» Exercise: Rewrite the text in the records below as a JSON list of strings, one string per line, with blank lines skipped. Leave the pictures out of your answer.

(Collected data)
•••••
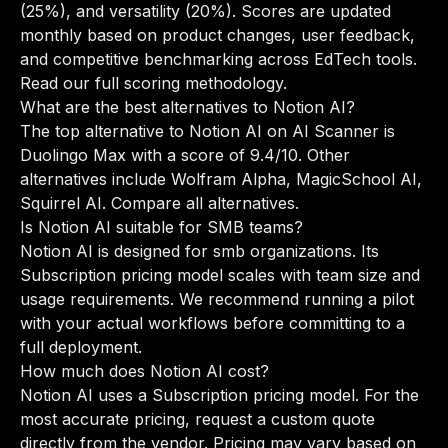
(25%), and versatility (20%). Scores are updated
monthly based on product changes, user feedback,
and competitive benchmarking across EdTech tools.
Read our full scoring methodology
.
What are the best alternatives to Notion AI?
The top alternative to Notion AI on AI Scanner is
Duolingo Max with a score of 9.4/10. Other
alternatives include Wolfram Alpha, MagicSchool AI,
Squirrel AI.
Compare all alternatives
.
Is Notion AI suitable for SMB teams?
Notion AI is designed for smb organizations. Its
Subscription pricing model scales with team size and
usage requirements. We recommend running a pilot
with your actual workflows before committing to a
full deployment.
How much does Notion AI cost?
Notion AI uses a Subscription pricing model. For the
most accurate pricing, request a custom quote
directly from the vendor. Pricing may vary based on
•••••
» Answer space:
[
  "(25%), and versatility (20%). Scores are updated",
  "monthly based on product changes, user feedback,",
  "and competitive benchmarking across EdTech tools.",
  "Read our full scoring methodology",
  ".",
  "What are the best alternatives to Notion AI?",
  "The top alternative to Notion AI on AI Scanner is",
  "Duolingo Max with a score of 9.4/10. Other",
  "alternatives include Wolfram Alpha, MagicSchool AI,",
  "Squirrel AI.",
  "Compare all alternatives",
  ".",
  "Is Notion AI suitable for SMB teams?",
  "Notion AI is designed for smb organizations. Its",
  "Subscription pricing model scales with team size and",
  "usage requirements. We recommend running a pilot",
  "with your actual workflows before committing to a",
  "full deployment.",
  "How much does Notion AI cost?",
  "Notion AI uses a Subscription pricing model. For the",
  "most accurate pricing, request a custom quote",
  "directly from the vendor. Pricing may vary based on"
]